Ao longo do envelhecimento, é natural que as pessoas passem a enfrentar dificuldades na realização de tarefas cotidianas, em decorrência da redução progressiva de suas habilidades e capacidades físicas e cognitivas. Diante dessa realidade, a família assume um papel fundamental na proteção e preservação da dignidade da pessoa idosa, atuando como principal rede de apoio.
A situação do abandono afetivo está cada vez mais comum nos vínculos familiares, sendo comum encontrar situações em que idosos são deixados em seus lares com promessas de retorno por parte de seus familiares que nunca se concretiza.
O Estatuto do Idoso é o principal instrumento normativo que assegura os direitos das pessoas com 60 anos ou mais. Em seu artigo 2º, estabelece que toda pessoa idosa goza de todos os direitos fundamentais inerentes à pessoa humana, devendo esses ser assegurados sem prejuízo da proteção, preservação e garantia da dignidade. Assim, evidente que o abandono afetivo representa uma grave violação desses direitos garantidos.
A família, nesse contexto, desempenha papel essencial, sendo responsável por proporcionar proteção, cuidado e suporte emocional. Embora, muitas vezes, o abandono afetivo seja visto apenas sob a ótica moral, ele trata também de uma questão jurídica, já que a legislação impõe expressamente o dever de cuidado, atenção e amparo aos idosos por parte de seus familiares, especialmente os filhos.
O artigo 3º do Estatuto do Idoso determina que “é obrigação da família, da comunidade, da sociedade e do Poder Público assegurar ao idoso, com absoluta prioridade, a efetivação do direito à vida, à saúde, à alimentação, à educação, à cultura, ao esporte, ao lazer, ao trabalho, à cidadania, à liberdade, à dignidade, ao respeito e à convivência familiar e comunitária”.
O abandono do idoso pode se manifestar de diversas formas, como a negligência no atendimento de suas necessidades básicas, a ausência de apoio emocional, o isolamento social forçado e a recusa em manter vínculos afetivos.
A Constituição Federal de 1988 reforça essa obrigação no artigo 229, ao dispor que “os pais têm o dever de assistir, criar e educar os filhos menores, e os filhos maiores têm o dever de ajudar e amparar os pais na velhice, carência ou enfermidade”.

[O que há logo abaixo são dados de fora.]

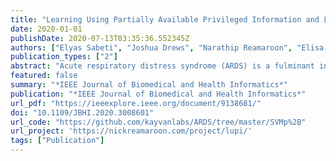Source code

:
 ```yaml
---
title: "Learning Using Partially Available Privileged Information and Label Uncertainty: Application in Detection of Acute Respiratory Distress Syndrome"
date: 2020-01-01
publishDate: 2020-07-13T03:35:36.552345Z
authors: ["Elyas Sabeti", "Joshua Drews", "Narathip Reamaroon", "Elisa Warner", "Michael W. Sjoding", "Jonathan Gryak", "Kayvan Najarian"]
publication_types: ["2"]
abstract: "Acute respiratory distress syndrome (ARDS) is a fulminant inflammatory lung injury that develops in patients with critical illnesses, affecting 200,000 patients in the United States annually. However, a recent study suggests that most patients with ARDS are diagnosed late or missed completely and fail to receive life-saving treatments. This is primarily due to the dependency of current diagnosis criteria on chest x-ray, which is not necessarily available at the time of diagnosis. In machine learning, such an information is known as Privileged Information - information that is available at training but not at testing. However, in diagnosing ARDS, privileged information (chest x-rays) are sometimes only available for a portion of the training data. To address this issue, the Learning Using Partially Available Privileged Information (LUPAPI) paradigm is proposed. As there are multiple ways to incorporate partially available privileged information, three models built on classical SVM are described. Another complexity of diagnosing ARDS is the uncertainty in clinical interpretation of chest x-rays. To address this, the LUPAPI framework is then extended to incorporate label uncertainty, resulting in a novel and comprehensive machine learning paradigm - Learning Using Label Uncertainty and Partially Available Privileged Information (LULUPAPI). The proposed frameworks use Electronic Health Record (EHR) data as regular information, chest x-rays as partially available privileged information, and clinicians' confidence levels in ARDS diagnosis as a measure of label uncertainty. Experiments on an ARDS dataset demonstrate that both the LUPAPI and LULUPAPI models outperform SVM, with LULUPAPI performing better than LUPAPI."
featured: false
summary: "*IEEE Journal of Biomedical and Health Informatics*"
publication: "*IEEE Journal of Biomedical and Health Informatics*"
url_pdf: "https://ieeexplore.ieee.org/document/9138681/"
doi: "10.1109/JBHI.2020.3008601"
url_code: "https://github.com/kayvanlabs/ARDS/tree/master/SVMp%2B"
url_project: 'https://nickreamaroon.com/project/lupi/'
tags: ["Publication"]
---
```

O artigo 5º do Estatuto do Idoso dispõe que “a inobservância das normas de prevenção importará em responsabilidade à pessoa física ou jurídica nos termos da lei”, o que demonstra que o descumprimento dos deveres legais em relação aos idosos pode acarretar sanções civis e penais. Diversos tribunais já reconhecem o abandono afetivo como causa geradora de indenização por danos morais, quando demonstrada a omissão injustificada do dever de cuidado e atenção por parte dos filhos.
Ainda que o afeto em si não possa ser juridicamente imposto, o dever de convivência mínima, bem como de suporte emocional e material, é juridicamente exigível. Portanto, a proteção à pessoa idosa deve ser plena, abrangendo não apenas os aspectos materiais, mas também o respeito, a presença e o amparo emocional, os quais são devidos por aqueles que, por vínculo familiar e por determinação legal, têm o dever de garantir a dignidade dessa fase da vida.